With the conventions over, Bush and Kerry have crystallized their campaign themes.

Bush will define himself as commander in chief, while Republicans try to mobilize a vast ground campaign to get out their own votes. Kerry will sharpen his defense to blunt GOP attacks on his leadership capacity, coupling this with an assault on what the GOP convention revealed is Bush's soft underbelly: the economy and domestic policy.

The fight will be taken to the wavering states that neither side can afford to lose -- places like Florida, Ohio, Oregon and New Mexico -- and where, despite months of campaigning, tens of millions of dollars of advertising and two conventions, both sides remain statistically neck and neck. Few states are more pivotal than Pennsylvania.

Good move by Kerry in picking former Clinton press secretary Joe Lockhart as his chief spokesman.

The GOP convention showed, Lockhart said, that Bush has no new ideas on domestic policy and "doesn't seem to get that millions of Americans are struggling out there, or even to be open to changing any of the policies he's pursued over the years." Indeed, any tour of Madison Square Garden frequently revealed that the economy is not the GOP's strong suit. Speakers largely glossed over it, though delegates from Midwestern manufacturing states readily admitted that jobs are a big issue there, and GOP operatives confirmed that their own polling showed as much.

Bush's speech showed his weakness on economic issues:

Bush attempted to address this in his acceptance speech, outlining a laundry list of rehashed domestic proposals aimed at fostering an "ownership society" -- from health savings accounts to partially privatized Social Security, an issue he campaigned on in 2000. His boldest initiative, tax reform, was not an initiative at all, but a call for a bipartisan commission to study how to simplify a tax code that Bush's own big tax measures -- stuffed with credits for all manner of activities -- has only made more complicated.

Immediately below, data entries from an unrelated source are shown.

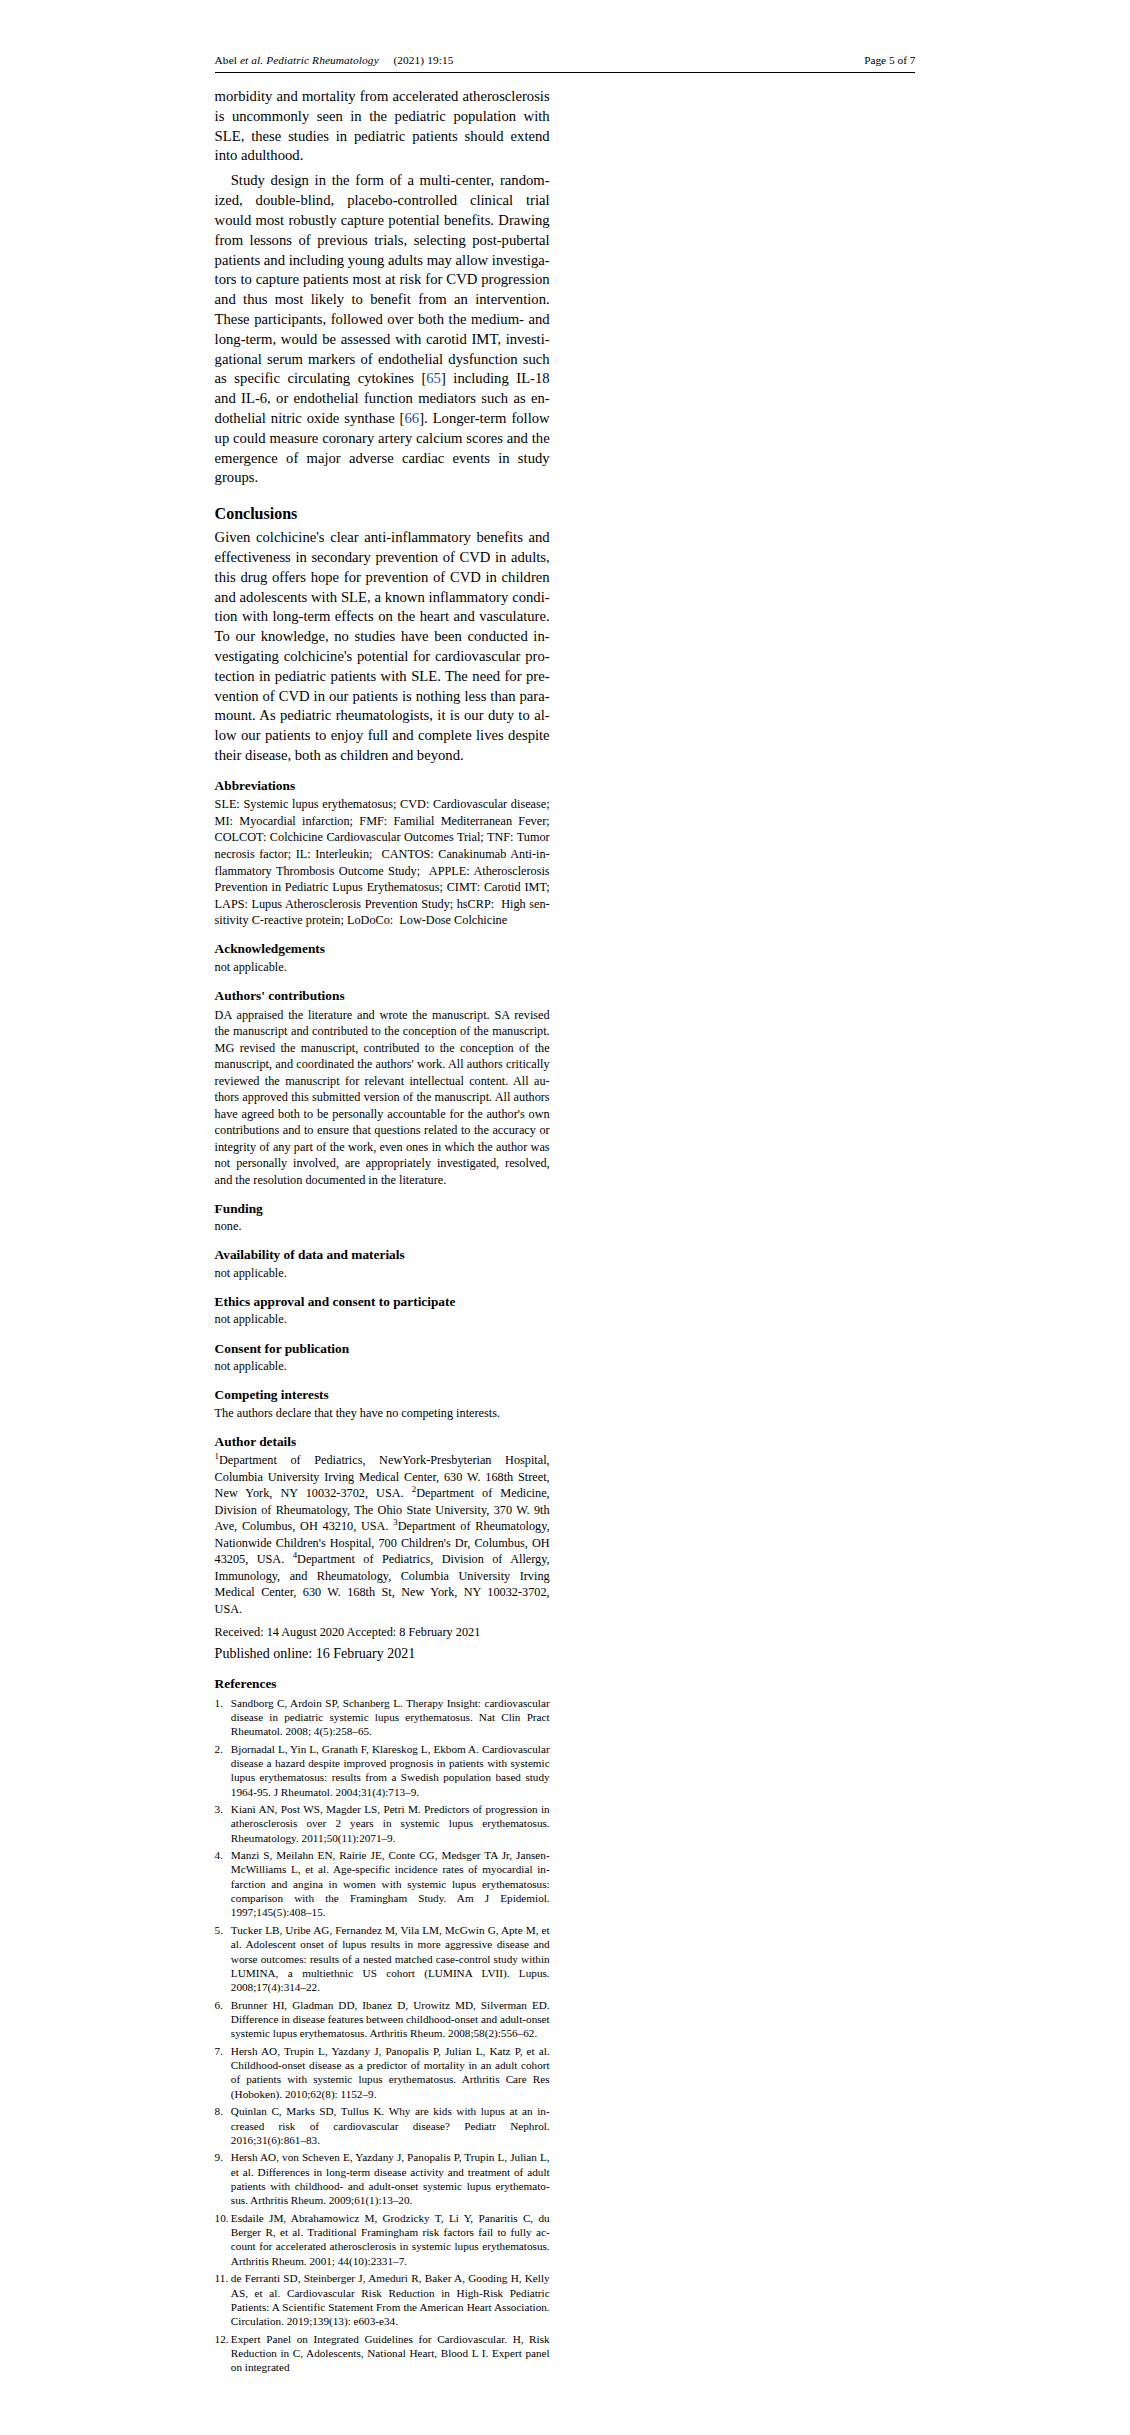Abel et al. Pediatric Rheumatology (2021) 19:15
Page 5 of 7
morbidity and mortality from accelerated atherosclerosis is uncommonly seen in the pediatric population with SLE, these studies in pediatric patients should extend into adulthood.
Study design in the form of a multi-center, randomized, double-blind, placebo-controlled clinical trial would most robustly capture potential benefits. Drawing from lessons of previous trials, selecting post-pubertal patients and including young adults may allow investigators to capture patients most at risk for CVD progression and thus most likely to benefit from an intervention. These participants, followed over both the medium- and long-term, would be assessed with carotid IMT, investigational serum markers of endothelial dysfunction such as specific circulating cytokines [65] including IL-18 and IL-6, or endothelial function mediators such as endothelial nitric oxide synthase [66]. Longer-term follow up could measure coronary artery calcium scores and the emergence of major adverse cardiac events in study groups.
Conclusions
Given colchicine's clear anti-inflammatory benefits and effectiveness in secondary prevention of CVD in adults, this drug offers hope for prevention of CVD in children and adolescents with SLE, a known inflammatory condition with long-term effects on the heart and vasculature. To our knowledge, no studies have been conducted investigating colchicine's potential for cardiovascular protection in pediatric patients with SLE. The need for prevention of CVD in our patients is nothing less than paramount. As pediatric rheumatologists, it is our duty to allow our patients to enjoy full and complete lives despite their disease, both as children and beyond.
Abbreviations
SLE: Systemic lupus erythematosus; CVD: Cardiovascular disease; MI: Myocardial infarction; FMF: Familial Mediterranean Fever; COLCOT: Colchicine Cardiovascular Outcomes Trial; TNF: Tumor necrosis factor; IL: Interleukin; CANTOS: Canakinumab Anti-inflammatory Thrombosis Outcome Study; APPLE: Atherosclerosis Prevention in Pediatric Lupus Erythematosus; CIMT: Carotid IMT; LAPS: Lupus Atherosclerosis Prevention Study; hsCRP: High sensitivity C-reactive protein; LoDoCo: Low-Dose Colchicine
Acknowledgements
not applicable.
Authors' contributions
DA appraised the literature and wrote the manuscript. SA revised the manuscript and contributed to the conception of the manuscript. MG revised the manuscript, contributed to the conception of the manuscript, and coordinated the authors' work. All authors critically reviewed the manuscript for relevant intellectual content. All authors approved this submitted version of the manuscript. All authors have agreed both to be personally accountable for the author's own contributions and to ensure that questions related to the accuracy or integrity of any part of the work, even ones in which the author was not personally involved, are appropriately investigated, resolved, and the resolution documented in the literature.
Funding
none.
Availability of data and materials
not applicable.
Ethics approval and consent to participate
not applicable.
Consent for publication
not applicable.
Competing interests
The authors declare that they have no competing interests.
Author details
1Department of Pediatrics, NewYork-Presbyterian Hospital, Columbia University Irving Medical Center, 630 W. 168th Street, New York, NY 10032-3702, USA. 2Department of Medicine, Division of Rheumatology, The Ohio State University, 370 W. 9th Ave, Columbus, OH 43210, USA. 3Department of Rheumatology, Nationwide Children's Hospital, 700 Children's Dr, Columbus, OH 43205, USA. 4Department of Pediatrics, Division of Allergy, Immunology, and Rheumatology, Columbia University Irving Medical Center, 630 W. 168th St, New York, NY 10032-3702, USA.
Received: 14 August 2020 Accepted: 8 February 2021
Published online: 16 February 2021
References
Sandborg C, Ardoin SP, Schanberg L. Therapy Insight: cardiovascular disease in pediatric systemic lupus erythematosus. Nat Clin Pract Rheumatol. 2008; 4(5):258–65.
Bjornadal L, Yin L, Granath F, Klareskog L, Ekbom A. Cardiovascular disease a hazard despite improved prognosis in patients with systemic lupus erythematosus: results from a Swedish population based study 1964-95. J Rheumatol. 2004;31(4):713–9.
Kiani AN, Post WS, Magder LS, Petri M. Predictors of progression in atherosclerosis over 2 years in systemic lupus erythematosus. Rheumatology. 2011;50(11):2071–9.
Manzi S, Meilahn EN, Rairie JE, Conte CG, Medsger TA Jr, Jansen-McWilliams L, et al. Age-specific incidence rates of myocardial infarction and angina in women with systemic lupus erythematosus: comparison with the Framingham Study. Am J Epidemiol. 1997;145(5):408–15.
Tucker LB, Uribe AG, Fernandez M, Vila LM, McGwin G, Apte M, et al. Adolescent onset of lupus results in more aggressive disease and worse outcomes: results of a nested matched case-control study within LUMINA, a multiethnic US cohort (LUMINA LVII). Lupus. 2008;17(4):314–22.
Brunner HI, Gladman DD, Ibanez D, Urowitz MD, Silverman ED. Difference in disease features between childhood-onset and adult-onset systemic lupus erythematosus. Arthritis Rheum. 2008;58(2):556–62.
Hersh AO, Trupin L, Yazdany J, Panopalis P, Julian L, Katz P, et al. Childhood-onset disease as a predictor of mortality in an adult cohort of patients with systemic lupus erythematosus. Arthritis Care Res (Hoboken). 2010;62(8): 1152–9.
Quinlan C, Marks SD, Tullus K. Why are kids with lupus at an increased risk of cardiovascular disease? Pediatr Nephrol. 2016;31(6):861–83.
Hersh AO, von Scheven E, Yazdany J, Panopalis P, Trupin L, Julian L, et al. Differences in long-term disease activity and treatment of adult patients with childhood- and adult-onset systemic lupus erythematosus. Arthritis Rheum. 2009;61(1):13–20.
Esdaile JM, Abrahamowicz M, Grodzicky T, Li Y, Panaritis C, du Berger R, et al. Traditional Framingham risk factors fail to fully account for accelerated atherosclerosis in systemic lupus erythematosus. Arthritis Rheum. 2001; 44(10):2331–7.
de Ferranti SD, Steinberger J, Ameduri R, Baker A, Gooding H, Kelly AS, et al. Cardiovascular Risk Reduction in High-Risk Pediatric Patients: A Scientific Statement From the American Heart Association. Circulation. 2019;139(13): e603-e34.
Expert Panel on Integrated Guidelines for Cardiovascular. H, Risk Reduction in C, Adolescents, National Heart, Blood L I. Expert panel on integrated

Karl Rove, Bush's strategist, has this plan:

The Republican strategy all along, crafted by White House political czar Karl Rove, has been to get out the GOP vote for what he calls a "mobilization election." Rove eyes not only the 4 million evangelical Christians who stayed home in 2000 and favor Bush's proposed constitutional ban on same-sex marriage, anti-abortion stance and other social issues, but millions of other conservatives who like tax cuts and a muscular national security posture.

What do the numbers show:

Democrats appear to have the upper hand on many demographics. Bush has not made big gains among the Latino population. Neither has he won over seniors, benefactors of his huge Medicare prescription drug benefit who also face a 17 percent increase in Medicare premiums for doctor visits next year. On the other hand, Bush is making inroads in the Jewish vote by his strong stand on Israel.

Bush's post-convention bounce is mostly on the terror issue:

The breakdowns illuminate the two campaign strategies. On Bush's handling of the war on terror, an overwhelming 60 percent approve, while 37 percent do not. But on the economy the numbers reverse, with 45 percent approving and 52 percent disapproving.

Bottom line: It's still a horse-race. The election is still Bush's to lose.

Update: Steve Soto of Left Coaster also writes on why the race is now Bush's to lose.